Should we have withdrawn our troops?
Imagine, if you can, being a nineteen-year-old young woman living in Kabul or another major city of Afghanistan. You were born after the so-called liberation of your country twenty years ago, free from the choking, iron-fisted grip of the Taliban, and have grown up believing you will, at the very least, have a say in your future life choices; an education, university, a career. The opportunities are vivid and exciting.
Then, almost overnight, everything changes. You can no longer make any choices. For much of the time you must remain at home, and when you are permitted outside you must cover up, if not in a full burqa hiding your entire body and head with just a mesh panel to see through, then most certainly with some form of hijab covering your head. Despite what the victorious Taliban are saying now, once their new regime is established and a leadership structure in place, a return to anything like their previous strict interpretation of Sharia law will mean girls’ schools closing, and university and a career out of the question for women. Any flouting of the laws by women, as well as by men, can lead to punishments as draconian as the hacking off of limbs or stoning to death. That is just one of the probable realities the departing Americans and their allies, including the British, have left behind as they chaotically fled Afghanistan rather than departing with the dignity and plan for the future they promised.

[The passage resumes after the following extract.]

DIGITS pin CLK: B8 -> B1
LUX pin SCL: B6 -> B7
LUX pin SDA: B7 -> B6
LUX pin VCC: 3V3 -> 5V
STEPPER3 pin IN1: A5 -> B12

The fanatical Taliban simply overwhelmed the military might and the millions of the allied superpowers, now the blame game over the long occupation and the chaotic withdrawal continues. Prime Minister Boris Johnson wants to shift those tactical failures on to President Joe Biden, apparently reviving the US leader’s “Sleepy Joe” nickname, but having lost thirteen more troops even as they departed Kabul, adding to the thousands of previous deaths, Biden is in no mood to be lectured by a prime minister who was on holiday when the crisis erupted.
At least Johnson immediately cut short his break, as opposed to the now former Foreign Secretary Dominic Raab, who refused even to make vital telephone calls and disturb his own holiday in Crete. When he eventually returned to Britain, Raab was frequently at odds with his leader’s comments regarding intelligence received during the Taliban’s sweeping advance. And with heavyweight former prime ministers John Major and Tony Blair, who took Britain into Afghanistan twenty years ago, adding critical voices to the debate, Johnson scuttled off again, although Downing Street claimed that this time he wasn’t actually on holiday, just working away. Afghanistan has ultimately been a calamitous experience for the UK, but now that we are out it’s abundantly clear in our survey that few want a return.
And with the loss of 457 British military lives during the conflict was it worthwhile? We asked the same question in our July survey, and in our latest poll the number answering “No” has leapt from 59% to 71%.